2015 „Theater“ – „Anderssein“ – Szenen aus Max Frischs Theaterstück „Andorra“
„Wie kann ich Jugendliche für Theater begeistern? Wie führe ich die jungen Darsteller an ihre Rollen heran?“ – so lauteten die seitens des Leiters der Theaterpädagogik im Schauspielhaus Köln eingangs formulierten Fragen im Rahmen eines interaktiven Workshops, den neun Schülerinnen und vier Schülern der Mittel- und Oberstufe des Lessing-Gymnasiums am Donnerstag, dem 13.11.2014, besuchten. Die Antwort auf die Frage nach Begeisterung? Bereits vorhanden. Die Lösung für das Heranführen an Rollen? Vornehmlich durch die Akteure selbst.
Innerhalb kürzester Zeit war für die Projektgruppe „Anderssein“ klar, dass neben der schauspielerischen Darbietung die eigene Textproduktion eine Rolle spielen sollte: So wurden Gerichtsszenen anhand dreier „Vordergründe“ aus dem Theaterstück „Andorra“ von Max Frisch – der des Doktors (Fabio Schwamborn), des Paters und des Soldaten – umgearbeitet bzw. weiterentwickelt, sodass die Frage nach der Schuld am Tode Andris, der von den Andorranern als andersartig deklariert und deshalb aus der Gemeinschaft ausgestoßen und zuletzt ermordet wird, von Seiten der Schülerinnen und Schüler akzentuiert und geklärt wird.

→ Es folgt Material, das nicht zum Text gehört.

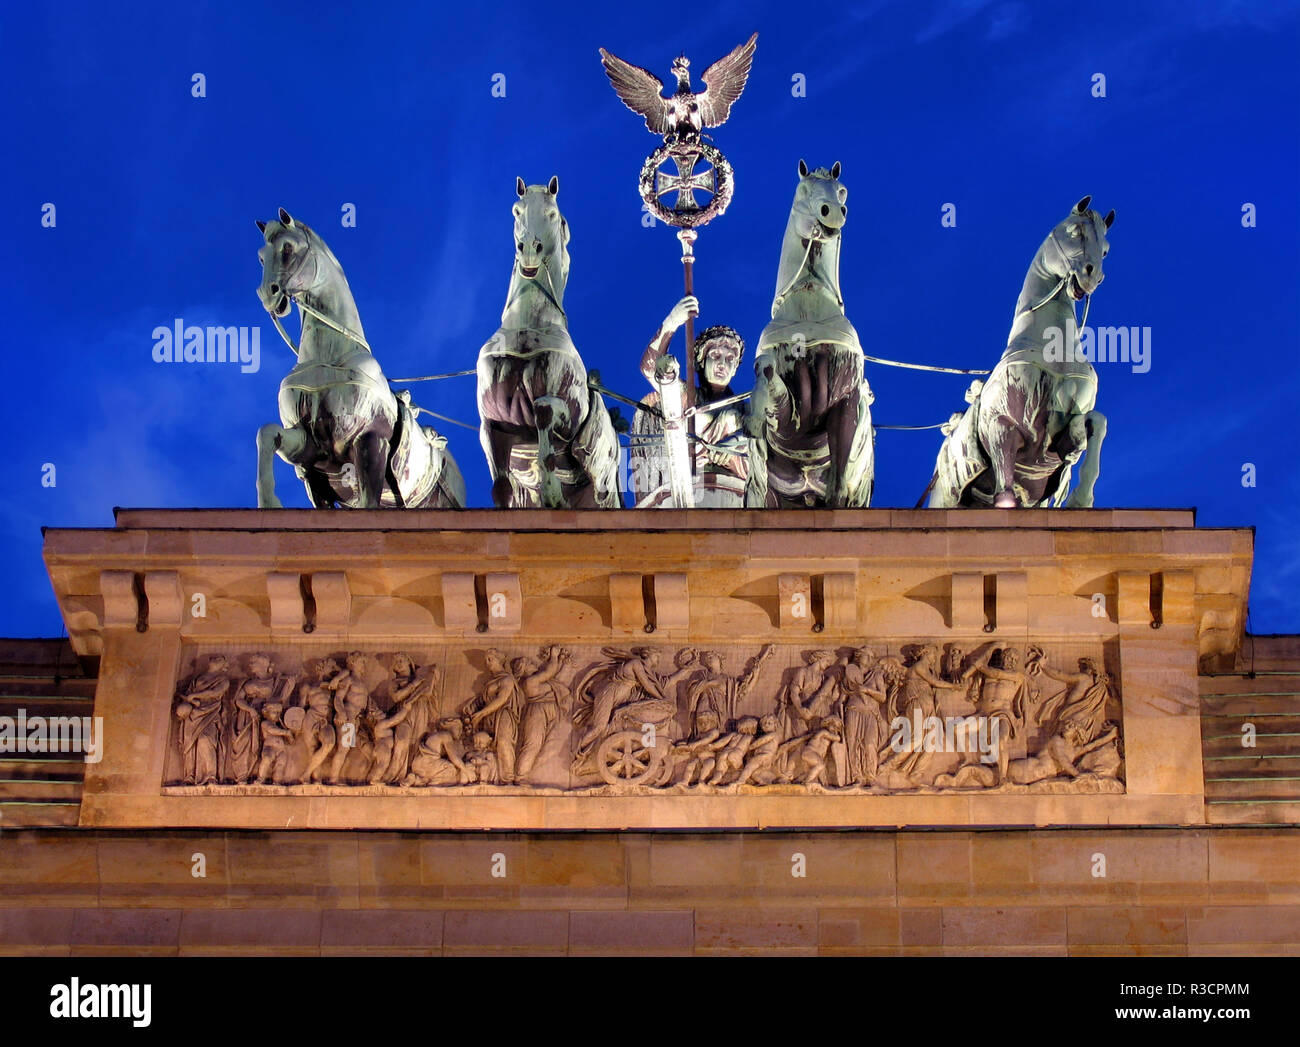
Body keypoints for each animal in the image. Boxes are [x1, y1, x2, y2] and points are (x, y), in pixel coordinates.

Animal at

In welcher Form? Verankert jeweils durch den Rechtsspruch einer Richterin, eindringlich verkörpert durch Adeline Knoth, einer Achtklässlerin, die sich auch unter den vor dem Abitur stehenden Schülerinnen und Schüler sicher zu behaupten wusste. Weder der Auftritt der verstörten Barblin, Andris Schwester (Stella Kenda), noch die Aussagen der weinerlichen Mutter Andris, des Jemands, der Messdienerin Julia oder des Anwalts des Paters brachten sie aus dem Konzept, stark unterstützt (ebenfalls sehr überzeugend) wurde sie hierbei durch die beiden Staatsanwälte zur linken (Kevin Wayand) wie zur rechten Seite (Felix Winkler). Bei der szenischen Umsetzung dann halfen besonders Frau Kausche und Frau Kokol und nicht zuletzt Frau Noll als erfahrene Theaterpädagogin bei den Regieanweisungen.

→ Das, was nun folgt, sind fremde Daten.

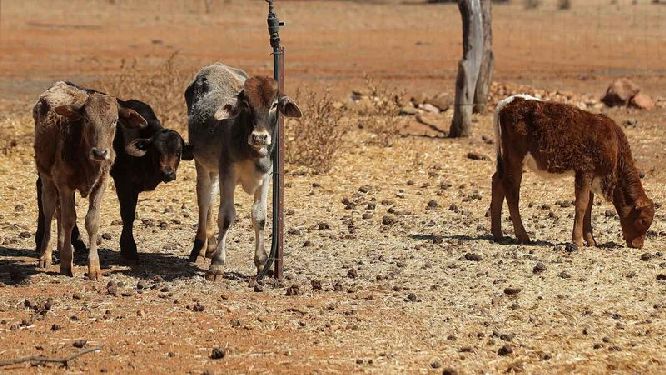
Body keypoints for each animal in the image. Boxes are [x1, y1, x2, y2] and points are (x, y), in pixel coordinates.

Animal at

Die Theaterproben und der „Dreh“ der ausgewählten Szenen erfolgte in der sogenannten Black-Box, dem Literaturraum des Lessing-Gymnasiums, dessen kleine Bühne im Handumdrehen, dadurch dass alle „mit anpackten“ und sich mittels der vorhandenen Requisiten einbrachten, in einen Gerichtssaal umgewandelt werden konnte. Auch am „Tag der offenen Tür“, dem Lessing-Brunch, konnten sich interessierte Besucherinnen und Besucher per Video-Dokumentation von der Qualität der Ergebnisse überzeugen. „Kaum zu glauben, was innerhalb von drei Tagen von der Theatergruppe umgesetzt werden konnte.“
Dies gelingt eben, sofern sich Jugendliche für das Theater begeistern und wenn sich junge Darsteller an Projekte, konkreter an herausfordernde Rollen, heranwagen und somit für einige Tage im Schuljahr anders sein, sich auf andere Art und Weise präsentieren können: Dabei sind die Rollen bezüglich ihrer Größe und ihrer evtl. Bühnenwirksamkeit als solche egal; so brillierten die Schülerinnen und Schüler als „dreiteiliger Dönerspieß“ oder in Form eines „Lehrer-Schüler-Brathähnchens“ beim theater-pädagogischen Workshop und dann vor allem als Wortführer für den verstummten Andri, der sich, exemplarisch für alle, die anders sind (wer ist das nicht?!) durch die Schülerinnen und Schüler des Lessing-Gymnasiums abermals Gehör verschafft hat.